Prima di tutto bisogna sgombrare il campo dall'idea che forse, lasciata alla sua spontaneità, la crisi capitalista estinguerà il sistema: no, produce barbarie, non vi è bisogno di dimostrazione, la barbarie cresce sotto i nostri occhi. Ma di socialismo nemmeno l'ombra.

Credo che sia necessario, per quanto è possibile, non essere precipitosi e usare tempo, senza sprecarne, a costruire le forme di rivoluzione culturale che non portano allo scontro, ma mutano lo stato di cose presenti, come avrebbe voluto Marx. Oltre agli aspetti contenutistici, è necessario trovare per l'organizzazione dell'agire forme politiche flessibili autogestite, capaci di confrontarsi e stringere patti senza pretendere sottomissioni, adeguamenti burocratici, e fornendo regole di azione complesse. Quando sarà cresciuto un movimento molteplice, di soggettività complesse e di dimensioni grandi, la rivoluzione sarà possibile, benché ardua.

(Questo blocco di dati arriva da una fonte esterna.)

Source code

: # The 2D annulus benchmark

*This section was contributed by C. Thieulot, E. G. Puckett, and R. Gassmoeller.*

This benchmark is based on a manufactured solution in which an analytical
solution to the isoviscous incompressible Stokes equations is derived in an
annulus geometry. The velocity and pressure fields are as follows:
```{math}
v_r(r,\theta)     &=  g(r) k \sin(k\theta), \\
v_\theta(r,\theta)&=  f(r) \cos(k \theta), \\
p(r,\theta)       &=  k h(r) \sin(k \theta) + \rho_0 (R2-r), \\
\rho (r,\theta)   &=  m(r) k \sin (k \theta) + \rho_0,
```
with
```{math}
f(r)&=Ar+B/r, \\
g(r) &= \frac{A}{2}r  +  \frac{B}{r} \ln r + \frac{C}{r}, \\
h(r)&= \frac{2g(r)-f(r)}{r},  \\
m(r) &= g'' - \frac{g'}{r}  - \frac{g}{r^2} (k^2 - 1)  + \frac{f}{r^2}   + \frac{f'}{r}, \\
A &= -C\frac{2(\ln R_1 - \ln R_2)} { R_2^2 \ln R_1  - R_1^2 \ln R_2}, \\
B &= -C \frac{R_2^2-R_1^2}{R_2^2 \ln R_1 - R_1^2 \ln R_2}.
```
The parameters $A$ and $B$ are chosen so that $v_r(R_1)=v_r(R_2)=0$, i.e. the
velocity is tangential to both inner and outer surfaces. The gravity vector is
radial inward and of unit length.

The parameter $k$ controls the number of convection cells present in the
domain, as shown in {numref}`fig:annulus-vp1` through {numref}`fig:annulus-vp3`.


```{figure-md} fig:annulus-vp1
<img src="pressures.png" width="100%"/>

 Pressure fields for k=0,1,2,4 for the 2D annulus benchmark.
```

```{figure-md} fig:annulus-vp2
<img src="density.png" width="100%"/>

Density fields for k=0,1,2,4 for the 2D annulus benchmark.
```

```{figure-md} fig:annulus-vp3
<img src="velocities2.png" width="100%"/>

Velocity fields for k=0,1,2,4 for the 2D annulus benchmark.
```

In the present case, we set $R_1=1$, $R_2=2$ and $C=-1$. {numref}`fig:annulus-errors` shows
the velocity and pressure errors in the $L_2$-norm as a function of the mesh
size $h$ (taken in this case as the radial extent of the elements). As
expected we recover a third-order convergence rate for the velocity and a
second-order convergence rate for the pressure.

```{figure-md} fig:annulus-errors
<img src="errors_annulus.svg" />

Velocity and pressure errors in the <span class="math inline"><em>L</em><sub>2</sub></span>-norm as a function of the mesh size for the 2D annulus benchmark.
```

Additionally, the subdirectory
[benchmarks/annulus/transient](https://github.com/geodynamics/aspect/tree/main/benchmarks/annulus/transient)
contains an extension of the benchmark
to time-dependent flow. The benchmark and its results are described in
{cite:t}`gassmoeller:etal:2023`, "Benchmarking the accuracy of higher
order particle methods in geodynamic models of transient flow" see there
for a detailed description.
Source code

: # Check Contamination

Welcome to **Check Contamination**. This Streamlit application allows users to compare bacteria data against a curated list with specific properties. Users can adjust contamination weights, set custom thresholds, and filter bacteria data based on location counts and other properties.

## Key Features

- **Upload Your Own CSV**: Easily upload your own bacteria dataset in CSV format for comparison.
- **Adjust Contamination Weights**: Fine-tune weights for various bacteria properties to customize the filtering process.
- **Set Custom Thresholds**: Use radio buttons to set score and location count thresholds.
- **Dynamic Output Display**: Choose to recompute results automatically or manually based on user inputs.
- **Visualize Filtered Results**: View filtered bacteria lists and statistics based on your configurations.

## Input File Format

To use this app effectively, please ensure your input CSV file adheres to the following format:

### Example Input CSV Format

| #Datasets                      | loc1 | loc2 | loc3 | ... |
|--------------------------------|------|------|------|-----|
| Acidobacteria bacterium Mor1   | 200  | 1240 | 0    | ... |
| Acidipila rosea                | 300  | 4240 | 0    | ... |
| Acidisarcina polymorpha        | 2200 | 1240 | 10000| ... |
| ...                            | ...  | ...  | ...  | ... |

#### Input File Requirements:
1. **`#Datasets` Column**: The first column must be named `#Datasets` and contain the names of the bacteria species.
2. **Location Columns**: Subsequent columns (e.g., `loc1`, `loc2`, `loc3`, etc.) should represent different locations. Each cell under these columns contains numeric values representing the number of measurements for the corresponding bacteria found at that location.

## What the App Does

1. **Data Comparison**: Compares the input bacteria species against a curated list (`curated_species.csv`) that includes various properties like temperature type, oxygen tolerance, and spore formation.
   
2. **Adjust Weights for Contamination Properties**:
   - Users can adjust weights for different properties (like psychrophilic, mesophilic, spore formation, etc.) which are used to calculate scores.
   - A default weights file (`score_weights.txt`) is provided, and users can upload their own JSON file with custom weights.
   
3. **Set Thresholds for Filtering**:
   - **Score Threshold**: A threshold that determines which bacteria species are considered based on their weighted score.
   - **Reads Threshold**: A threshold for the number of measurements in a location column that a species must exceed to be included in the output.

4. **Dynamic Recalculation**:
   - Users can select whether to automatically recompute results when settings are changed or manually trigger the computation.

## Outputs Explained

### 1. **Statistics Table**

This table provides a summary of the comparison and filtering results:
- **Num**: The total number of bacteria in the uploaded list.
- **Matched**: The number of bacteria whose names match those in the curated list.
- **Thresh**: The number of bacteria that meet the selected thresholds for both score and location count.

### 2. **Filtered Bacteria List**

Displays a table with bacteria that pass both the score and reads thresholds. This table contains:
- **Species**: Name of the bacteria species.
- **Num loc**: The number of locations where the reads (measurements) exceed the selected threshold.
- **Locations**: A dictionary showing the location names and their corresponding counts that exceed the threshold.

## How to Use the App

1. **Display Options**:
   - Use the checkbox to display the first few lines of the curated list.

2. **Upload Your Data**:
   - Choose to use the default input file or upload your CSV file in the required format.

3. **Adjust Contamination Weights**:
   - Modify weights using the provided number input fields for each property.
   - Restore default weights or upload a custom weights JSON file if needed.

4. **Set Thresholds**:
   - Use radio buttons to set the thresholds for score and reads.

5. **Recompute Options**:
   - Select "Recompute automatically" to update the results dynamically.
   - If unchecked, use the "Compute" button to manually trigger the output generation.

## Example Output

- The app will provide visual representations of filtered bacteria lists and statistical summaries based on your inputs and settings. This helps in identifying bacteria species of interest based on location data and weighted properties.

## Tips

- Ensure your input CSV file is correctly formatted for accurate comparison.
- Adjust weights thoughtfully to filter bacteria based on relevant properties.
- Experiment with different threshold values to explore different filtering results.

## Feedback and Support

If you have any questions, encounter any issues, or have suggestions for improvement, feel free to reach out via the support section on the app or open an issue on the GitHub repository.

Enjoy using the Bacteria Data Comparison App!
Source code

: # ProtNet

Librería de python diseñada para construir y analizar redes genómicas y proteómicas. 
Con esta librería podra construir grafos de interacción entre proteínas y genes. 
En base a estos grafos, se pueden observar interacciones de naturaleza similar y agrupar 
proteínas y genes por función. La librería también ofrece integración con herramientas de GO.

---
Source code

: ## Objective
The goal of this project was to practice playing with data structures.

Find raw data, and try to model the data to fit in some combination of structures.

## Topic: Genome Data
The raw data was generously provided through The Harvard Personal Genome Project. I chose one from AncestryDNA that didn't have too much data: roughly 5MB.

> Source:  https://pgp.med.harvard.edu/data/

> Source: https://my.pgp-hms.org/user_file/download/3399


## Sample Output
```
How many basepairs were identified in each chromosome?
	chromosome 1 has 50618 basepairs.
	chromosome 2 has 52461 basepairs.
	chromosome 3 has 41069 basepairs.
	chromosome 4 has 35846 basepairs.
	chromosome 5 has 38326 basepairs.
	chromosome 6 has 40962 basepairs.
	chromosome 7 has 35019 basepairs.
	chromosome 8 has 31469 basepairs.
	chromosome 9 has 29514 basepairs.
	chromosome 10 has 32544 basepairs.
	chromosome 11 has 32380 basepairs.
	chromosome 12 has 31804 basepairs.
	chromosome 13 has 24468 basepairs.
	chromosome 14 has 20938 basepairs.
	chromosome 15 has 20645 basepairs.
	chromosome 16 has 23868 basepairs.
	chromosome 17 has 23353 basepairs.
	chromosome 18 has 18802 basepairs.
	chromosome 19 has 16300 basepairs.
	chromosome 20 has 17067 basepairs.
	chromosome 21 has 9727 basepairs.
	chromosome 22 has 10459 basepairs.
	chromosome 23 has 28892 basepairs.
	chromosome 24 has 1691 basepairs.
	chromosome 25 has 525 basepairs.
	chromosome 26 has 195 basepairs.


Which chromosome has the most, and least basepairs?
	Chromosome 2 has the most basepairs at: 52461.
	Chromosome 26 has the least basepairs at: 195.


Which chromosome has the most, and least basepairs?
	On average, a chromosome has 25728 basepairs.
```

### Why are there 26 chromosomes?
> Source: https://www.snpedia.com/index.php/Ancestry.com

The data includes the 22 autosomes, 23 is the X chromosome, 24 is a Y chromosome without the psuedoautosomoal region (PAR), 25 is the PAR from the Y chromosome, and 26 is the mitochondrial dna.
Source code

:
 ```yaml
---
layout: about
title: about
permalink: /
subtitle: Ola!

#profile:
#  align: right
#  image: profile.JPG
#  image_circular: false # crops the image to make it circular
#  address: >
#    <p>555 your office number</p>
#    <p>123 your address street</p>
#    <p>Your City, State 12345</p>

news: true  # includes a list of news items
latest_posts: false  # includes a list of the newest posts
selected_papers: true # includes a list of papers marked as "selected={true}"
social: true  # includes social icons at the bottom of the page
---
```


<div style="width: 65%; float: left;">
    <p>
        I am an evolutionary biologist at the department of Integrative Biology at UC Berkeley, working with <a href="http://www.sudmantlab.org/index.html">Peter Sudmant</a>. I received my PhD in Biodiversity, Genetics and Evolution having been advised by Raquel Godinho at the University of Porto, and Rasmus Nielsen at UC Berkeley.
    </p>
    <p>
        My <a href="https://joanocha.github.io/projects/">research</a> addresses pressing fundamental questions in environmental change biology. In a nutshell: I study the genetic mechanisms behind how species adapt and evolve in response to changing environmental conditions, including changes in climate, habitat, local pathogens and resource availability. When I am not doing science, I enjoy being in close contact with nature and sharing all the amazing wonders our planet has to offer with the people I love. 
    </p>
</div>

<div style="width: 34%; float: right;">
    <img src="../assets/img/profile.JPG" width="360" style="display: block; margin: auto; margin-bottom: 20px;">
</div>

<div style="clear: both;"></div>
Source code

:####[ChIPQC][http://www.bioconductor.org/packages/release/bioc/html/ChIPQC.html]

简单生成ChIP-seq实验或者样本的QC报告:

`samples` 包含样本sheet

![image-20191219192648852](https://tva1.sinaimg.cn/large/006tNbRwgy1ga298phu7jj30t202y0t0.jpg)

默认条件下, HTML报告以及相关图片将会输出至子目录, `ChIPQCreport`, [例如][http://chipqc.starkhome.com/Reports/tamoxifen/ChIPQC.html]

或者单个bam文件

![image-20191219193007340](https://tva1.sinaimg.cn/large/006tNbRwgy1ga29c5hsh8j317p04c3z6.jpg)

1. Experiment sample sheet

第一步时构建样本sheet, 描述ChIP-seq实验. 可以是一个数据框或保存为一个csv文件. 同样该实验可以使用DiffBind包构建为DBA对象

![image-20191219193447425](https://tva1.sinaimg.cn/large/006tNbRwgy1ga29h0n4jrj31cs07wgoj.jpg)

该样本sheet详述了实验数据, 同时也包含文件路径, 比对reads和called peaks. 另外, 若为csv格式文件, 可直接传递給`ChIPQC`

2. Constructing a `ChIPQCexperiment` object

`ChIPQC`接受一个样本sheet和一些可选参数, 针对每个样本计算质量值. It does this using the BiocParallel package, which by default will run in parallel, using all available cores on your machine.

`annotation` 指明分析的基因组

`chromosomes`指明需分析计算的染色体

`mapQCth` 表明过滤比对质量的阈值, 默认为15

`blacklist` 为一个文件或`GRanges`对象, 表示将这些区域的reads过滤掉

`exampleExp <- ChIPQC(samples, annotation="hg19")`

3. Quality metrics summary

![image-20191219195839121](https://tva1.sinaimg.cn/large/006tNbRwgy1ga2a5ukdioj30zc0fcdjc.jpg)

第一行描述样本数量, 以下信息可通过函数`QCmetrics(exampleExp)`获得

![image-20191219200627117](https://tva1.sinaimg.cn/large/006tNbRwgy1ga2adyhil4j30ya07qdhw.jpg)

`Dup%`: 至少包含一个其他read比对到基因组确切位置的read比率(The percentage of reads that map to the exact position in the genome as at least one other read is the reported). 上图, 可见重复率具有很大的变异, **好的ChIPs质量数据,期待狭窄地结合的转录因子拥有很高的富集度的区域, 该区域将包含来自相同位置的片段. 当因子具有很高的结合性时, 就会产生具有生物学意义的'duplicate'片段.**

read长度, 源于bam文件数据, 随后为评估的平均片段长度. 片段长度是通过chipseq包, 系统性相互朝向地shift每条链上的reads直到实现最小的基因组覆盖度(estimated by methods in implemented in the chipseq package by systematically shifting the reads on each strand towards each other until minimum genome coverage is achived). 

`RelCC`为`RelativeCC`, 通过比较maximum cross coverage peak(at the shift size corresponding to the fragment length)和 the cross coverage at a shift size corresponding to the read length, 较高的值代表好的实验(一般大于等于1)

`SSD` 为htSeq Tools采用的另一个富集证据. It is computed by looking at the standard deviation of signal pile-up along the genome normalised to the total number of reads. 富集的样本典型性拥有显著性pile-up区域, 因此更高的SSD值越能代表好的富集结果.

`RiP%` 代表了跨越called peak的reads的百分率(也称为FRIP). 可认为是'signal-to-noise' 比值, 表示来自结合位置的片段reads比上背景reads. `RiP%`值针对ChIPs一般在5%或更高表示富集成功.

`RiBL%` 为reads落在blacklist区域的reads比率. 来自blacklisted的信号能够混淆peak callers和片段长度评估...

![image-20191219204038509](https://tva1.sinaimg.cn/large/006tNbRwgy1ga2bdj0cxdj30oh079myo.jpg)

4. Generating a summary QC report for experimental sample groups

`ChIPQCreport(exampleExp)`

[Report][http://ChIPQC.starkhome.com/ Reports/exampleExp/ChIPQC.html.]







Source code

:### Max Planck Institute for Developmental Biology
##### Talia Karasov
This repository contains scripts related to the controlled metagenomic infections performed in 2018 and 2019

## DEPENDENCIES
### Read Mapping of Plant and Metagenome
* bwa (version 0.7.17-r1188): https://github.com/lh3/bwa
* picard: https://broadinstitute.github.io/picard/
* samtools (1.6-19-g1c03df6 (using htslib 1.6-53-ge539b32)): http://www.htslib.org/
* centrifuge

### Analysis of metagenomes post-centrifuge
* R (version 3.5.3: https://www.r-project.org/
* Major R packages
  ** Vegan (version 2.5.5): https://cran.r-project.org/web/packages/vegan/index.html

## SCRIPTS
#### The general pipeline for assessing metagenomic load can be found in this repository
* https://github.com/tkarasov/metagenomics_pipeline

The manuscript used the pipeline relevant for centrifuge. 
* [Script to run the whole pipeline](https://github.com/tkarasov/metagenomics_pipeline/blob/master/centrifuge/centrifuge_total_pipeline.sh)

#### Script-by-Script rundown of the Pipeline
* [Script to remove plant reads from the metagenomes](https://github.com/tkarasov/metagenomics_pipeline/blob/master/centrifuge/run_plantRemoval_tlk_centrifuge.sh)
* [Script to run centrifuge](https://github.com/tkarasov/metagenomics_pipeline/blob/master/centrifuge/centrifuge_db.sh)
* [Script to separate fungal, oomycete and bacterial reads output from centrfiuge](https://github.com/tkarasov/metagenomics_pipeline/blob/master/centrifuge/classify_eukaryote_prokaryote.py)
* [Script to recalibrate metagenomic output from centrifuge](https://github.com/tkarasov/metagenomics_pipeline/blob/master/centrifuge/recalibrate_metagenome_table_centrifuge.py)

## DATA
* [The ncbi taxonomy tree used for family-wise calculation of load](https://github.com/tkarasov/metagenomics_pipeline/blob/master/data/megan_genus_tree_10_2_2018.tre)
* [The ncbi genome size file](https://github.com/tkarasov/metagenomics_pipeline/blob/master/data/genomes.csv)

Si dispiegherà l'economia della riproduzione, che dal basso ricomporrà la prosecuzione della specie, la tutela della vita e della salute, la costruzione dell'alfabetizzazione totale, cercando le maglie rotte nella rete: questa l'economia che ruberà continuamente posto ai mercati e costruirà relazioni umane laiche molteplici flessibili.